Should it? Busy waits are a big issue already when apps do that themselves, shouldn't we avoid just any busy waits and heuristics around that (apart from locking something which is virtually guaranteed not to result in a real wait)?
Well, the question is whether that wait should be made "hybrid", i.e. try for some small number of cycles before going to sleep. That may be a bit different from a typical busy wait.
It is worth mentioning, though, that if the wait *is* made hybrid, a subsequent wake will leave a buffered thread-ID alert, which may waste time.
[I can't imagine how Windows thought it was a good idea to implement futexes like this. Then again, maybe they figured out some magic faster implementation that I couldn't figure out.]
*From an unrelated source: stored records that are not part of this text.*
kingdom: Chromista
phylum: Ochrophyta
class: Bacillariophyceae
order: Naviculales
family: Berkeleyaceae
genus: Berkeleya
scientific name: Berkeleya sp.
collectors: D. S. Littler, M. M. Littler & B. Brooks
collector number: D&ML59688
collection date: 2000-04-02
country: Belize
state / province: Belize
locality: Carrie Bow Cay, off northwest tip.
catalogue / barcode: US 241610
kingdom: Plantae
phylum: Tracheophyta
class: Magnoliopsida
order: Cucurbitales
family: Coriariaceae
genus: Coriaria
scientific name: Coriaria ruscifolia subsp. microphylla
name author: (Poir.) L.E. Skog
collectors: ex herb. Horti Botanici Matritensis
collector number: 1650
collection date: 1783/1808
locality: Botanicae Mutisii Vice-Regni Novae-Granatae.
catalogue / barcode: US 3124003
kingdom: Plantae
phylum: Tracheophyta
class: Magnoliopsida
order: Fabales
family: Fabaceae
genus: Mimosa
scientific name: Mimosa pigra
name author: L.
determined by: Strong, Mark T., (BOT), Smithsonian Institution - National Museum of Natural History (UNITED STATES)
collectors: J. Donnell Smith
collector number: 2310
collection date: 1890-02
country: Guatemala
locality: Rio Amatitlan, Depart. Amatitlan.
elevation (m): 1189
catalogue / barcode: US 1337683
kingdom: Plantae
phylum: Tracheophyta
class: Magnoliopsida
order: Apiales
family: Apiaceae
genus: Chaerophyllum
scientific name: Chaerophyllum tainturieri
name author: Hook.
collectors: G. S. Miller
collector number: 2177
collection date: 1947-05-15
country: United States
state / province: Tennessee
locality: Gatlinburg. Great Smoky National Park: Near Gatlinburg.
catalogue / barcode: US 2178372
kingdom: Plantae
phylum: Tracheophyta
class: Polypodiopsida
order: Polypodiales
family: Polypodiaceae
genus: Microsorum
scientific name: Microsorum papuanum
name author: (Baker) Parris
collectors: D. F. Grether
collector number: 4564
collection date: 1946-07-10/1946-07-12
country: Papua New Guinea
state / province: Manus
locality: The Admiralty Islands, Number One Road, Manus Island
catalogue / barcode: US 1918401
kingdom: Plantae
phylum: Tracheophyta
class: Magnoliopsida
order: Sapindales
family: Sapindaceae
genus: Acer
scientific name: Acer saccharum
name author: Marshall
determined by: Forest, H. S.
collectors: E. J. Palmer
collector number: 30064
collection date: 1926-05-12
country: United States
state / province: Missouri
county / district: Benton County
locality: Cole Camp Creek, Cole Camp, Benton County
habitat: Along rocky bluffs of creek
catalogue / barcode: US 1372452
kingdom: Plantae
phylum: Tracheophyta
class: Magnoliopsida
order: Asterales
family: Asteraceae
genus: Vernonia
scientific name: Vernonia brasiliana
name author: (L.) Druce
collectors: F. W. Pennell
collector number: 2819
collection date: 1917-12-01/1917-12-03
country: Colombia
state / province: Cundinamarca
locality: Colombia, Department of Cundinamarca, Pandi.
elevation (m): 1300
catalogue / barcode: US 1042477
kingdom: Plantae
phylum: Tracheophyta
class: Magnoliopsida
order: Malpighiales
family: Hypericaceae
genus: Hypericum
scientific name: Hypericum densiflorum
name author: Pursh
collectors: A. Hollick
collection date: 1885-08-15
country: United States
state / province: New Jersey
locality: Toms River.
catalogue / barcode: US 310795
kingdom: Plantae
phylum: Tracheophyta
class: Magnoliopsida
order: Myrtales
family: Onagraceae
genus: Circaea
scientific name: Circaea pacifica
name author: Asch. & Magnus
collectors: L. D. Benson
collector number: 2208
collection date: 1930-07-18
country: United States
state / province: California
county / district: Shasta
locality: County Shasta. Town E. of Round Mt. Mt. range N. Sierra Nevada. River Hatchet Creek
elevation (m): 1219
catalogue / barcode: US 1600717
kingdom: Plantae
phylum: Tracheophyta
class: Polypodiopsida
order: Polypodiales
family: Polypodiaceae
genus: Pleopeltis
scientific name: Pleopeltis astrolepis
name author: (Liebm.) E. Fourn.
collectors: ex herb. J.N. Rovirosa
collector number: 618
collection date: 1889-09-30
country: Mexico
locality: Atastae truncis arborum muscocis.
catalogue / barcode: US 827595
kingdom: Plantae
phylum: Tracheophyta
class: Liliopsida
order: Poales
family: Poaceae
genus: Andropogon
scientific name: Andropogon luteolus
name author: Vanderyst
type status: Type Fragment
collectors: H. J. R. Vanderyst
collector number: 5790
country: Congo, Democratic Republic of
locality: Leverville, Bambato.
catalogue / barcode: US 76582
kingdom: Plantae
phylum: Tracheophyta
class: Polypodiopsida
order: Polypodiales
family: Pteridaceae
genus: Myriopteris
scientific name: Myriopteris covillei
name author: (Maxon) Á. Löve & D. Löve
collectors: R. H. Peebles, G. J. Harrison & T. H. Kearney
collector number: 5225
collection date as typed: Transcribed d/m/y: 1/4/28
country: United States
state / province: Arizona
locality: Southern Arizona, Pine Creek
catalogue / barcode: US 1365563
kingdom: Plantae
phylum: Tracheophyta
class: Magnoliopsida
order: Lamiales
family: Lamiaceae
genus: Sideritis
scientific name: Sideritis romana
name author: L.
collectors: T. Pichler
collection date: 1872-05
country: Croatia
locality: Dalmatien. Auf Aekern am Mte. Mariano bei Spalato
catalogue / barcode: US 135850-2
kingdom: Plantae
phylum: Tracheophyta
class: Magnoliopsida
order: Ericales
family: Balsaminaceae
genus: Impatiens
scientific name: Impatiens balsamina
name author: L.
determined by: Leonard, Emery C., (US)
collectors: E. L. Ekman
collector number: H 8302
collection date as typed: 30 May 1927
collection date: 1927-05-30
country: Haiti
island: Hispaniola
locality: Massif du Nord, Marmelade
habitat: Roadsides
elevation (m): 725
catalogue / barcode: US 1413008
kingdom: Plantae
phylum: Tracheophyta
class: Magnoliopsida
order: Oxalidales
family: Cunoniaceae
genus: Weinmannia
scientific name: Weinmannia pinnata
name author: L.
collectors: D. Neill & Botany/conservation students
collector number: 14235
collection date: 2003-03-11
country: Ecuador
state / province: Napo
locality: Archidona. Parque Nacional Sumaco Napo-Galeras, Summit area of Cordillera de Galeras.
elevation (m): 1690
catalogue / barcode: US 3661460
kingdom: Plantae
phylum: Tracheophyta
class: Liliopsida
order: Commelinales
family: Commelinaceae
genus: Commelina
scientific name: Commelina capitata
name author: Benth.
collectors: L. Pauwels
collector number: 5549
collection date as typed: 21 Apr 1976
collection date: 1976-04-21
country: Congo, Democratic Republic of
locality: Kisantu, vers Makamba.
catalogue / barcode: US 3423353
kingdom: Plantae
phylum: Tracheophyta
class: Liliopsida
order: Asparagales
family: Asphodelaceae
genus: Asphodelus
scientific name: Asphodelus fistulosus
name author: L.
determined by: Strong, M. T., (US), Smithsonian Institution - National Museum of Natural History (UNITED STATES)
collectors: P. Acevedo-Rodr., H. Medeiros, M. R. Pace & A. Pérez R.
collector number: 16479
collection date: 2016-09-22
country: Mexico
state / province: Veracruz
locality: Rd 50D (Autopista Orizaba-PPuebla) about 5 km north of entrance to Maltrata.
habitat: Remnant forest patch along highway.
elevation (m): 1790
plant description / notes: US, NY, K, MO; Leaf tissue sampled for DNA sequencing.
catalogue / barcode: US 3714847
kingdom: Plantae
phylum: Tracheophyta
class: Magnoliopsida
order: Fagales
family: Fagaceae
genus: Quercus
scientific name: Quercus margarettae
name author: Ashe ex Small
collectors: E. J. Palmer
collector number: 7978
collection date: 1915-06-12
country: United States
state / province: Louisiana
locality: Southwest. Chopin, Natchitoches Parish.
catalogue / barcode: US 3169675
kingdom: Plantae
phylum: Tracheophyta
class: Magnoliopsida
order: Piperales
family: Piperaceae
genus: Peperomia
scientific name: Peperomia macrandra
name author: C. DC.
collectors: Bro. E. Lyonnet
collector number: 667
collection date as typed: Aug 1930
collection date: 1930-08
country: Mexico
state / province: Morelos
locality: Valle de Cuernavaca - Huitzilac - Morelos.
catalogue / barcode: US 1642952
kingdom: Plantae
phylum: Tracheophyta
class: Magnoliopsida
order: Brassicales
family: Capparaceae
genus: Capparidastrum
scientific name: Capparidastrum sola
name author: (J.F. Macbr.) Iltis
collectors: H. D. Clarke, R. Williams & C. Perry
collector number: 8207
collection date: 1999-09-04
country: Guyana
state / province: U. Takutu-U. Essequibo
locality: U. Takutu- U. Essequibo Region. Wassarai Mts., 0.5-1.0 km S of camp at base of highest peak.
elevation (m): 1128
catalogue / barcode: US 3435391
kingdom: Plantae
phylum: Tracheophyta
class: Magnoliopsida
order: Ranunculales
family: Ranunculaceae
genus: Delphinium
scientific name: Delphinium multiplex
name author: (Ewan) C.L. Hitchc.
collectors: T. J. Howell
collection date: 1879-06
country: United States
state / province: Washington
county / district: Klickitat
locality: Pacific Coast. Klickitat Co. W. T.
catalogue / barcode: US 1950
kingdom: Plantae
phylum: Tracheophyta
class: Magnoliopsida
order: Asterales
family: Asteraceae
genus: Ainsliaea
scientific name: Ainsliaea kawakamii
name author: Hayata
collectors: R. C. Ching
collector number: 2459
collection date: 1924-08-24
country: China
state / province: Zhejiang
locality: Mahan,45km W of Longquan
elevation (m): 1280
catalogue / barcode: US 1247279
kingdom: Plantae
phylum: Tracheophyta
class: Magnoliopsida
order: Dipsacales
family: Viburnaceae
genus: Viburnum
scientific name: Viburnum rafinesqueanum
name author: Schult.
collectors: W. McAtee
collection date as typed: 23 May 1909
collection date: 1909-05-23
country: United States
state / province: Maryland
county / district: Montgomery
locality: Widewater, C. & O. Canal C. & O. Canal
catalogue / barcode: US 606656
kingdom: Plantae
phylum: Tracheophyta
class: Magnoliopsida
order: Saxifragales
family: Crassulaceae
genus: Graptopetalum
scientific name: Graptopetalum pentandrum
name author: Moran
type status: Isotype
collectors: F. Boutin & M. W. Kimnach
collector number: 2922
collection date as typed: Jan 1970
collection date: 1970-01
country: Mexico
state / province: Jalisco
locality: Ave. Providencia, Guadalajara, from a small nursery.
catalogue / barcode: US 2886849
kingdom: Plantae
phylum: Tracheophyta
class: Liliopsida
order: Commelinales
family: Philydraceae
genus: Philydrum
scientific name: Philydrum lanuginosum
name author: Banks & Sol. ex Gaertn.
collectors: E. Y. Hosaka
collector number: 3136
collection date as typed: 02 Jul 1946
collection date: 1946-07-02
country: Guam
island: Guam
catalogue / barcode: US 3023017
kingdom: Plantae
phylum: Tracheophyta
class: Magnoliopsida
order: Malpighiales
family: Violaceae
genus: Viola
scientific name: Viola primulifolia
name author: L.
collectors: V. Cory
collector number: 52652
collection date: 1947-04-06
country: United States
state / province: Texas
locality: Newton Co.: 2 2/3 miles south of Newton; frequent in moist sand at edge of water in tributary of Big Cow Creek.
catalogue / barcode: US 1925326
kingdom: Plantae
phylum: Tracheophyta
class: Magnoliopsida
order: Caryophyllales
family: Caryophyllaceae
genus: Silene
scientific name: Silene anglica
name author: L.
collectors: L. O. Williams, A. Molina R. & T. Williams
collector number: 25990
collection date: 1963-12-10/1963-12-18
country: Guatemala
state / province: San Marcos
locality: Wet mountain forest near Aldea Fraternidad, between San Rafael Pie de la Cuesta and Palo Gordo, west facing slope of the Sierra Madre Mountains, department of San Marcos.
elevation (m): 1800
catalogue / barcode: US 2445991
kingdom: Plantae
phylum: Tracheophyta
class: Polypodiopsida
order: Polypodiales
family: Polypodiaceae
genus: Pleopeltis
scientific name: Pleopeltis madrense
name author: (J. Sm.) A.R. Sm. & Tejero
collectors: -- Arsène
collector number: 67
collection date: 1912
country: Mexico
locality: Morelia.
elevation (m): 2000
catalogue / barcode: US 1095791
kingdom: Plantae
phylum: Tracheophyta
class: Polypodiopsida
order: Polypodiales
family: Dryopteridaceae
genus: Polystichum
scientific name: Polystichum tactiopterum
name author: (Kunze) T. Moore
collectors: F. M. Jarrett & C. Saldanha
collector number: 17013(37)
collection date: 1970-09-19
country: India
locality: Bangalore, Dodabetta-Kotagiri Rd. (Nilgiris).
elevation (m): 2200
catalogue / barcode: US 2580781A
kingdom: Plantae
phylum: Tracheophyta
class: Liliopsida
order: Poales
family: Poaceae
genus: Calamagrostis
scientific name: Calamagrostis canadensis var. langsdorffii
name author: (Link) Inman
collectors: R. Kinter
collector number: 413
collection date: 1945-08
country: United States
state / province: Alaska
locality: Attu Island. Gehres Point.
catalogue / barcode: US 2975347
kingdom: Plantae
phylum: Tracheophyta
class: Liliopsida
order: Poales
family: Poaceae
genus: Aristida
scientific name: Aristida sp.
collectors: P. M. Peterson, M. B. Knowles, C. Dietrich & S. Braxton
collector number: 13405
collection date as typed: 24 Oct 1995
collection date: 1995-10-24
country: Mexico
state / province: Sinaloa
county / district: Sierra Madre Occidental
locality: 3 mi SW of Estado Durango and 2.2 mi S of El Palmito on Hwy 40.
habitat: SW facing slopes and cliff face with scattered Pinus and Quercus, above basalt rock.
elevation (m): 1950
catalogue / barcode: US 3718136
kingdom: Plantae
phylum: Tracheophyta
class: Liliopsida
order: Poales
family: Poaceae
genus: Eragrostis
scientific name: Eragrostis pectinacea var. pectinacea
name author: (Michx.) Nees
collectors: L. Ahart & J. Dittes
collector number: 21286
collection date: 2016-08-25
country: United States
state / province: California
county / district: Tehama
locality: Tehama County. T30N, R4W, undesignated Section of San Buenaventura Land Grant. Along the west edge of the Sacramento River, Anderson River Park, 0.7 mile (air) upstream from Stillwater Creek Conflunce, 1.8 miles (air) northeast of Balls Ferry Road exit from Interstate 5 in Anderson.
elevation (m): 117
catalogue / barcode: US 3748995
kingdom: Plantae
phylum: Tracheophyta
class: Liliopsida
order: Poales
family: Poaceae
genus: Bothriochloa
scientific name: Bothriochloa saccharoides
Not related to this aspect, but I think the current implementation has a different issue with spinlock around control structures. Unless I am missing anything here, if we get SIGUSR for system APC while holding that lock, and that system APC will suspend the thread, the whole process will get locked up. I think this is a very unlikely condition so we are probably not hitting this in practices. Not sure which is a good way out of here, but if there are any ideas...
Yes. It won't deadlock, because a system APC should only execute system code, but it will leave the other thread spinning. Unfortunately I don't think this is avoidable, but if anyone *does* know a way to code a wait queue that is lock-free, fair, supports timeouts, and doesn't allocate, I would love to hear it.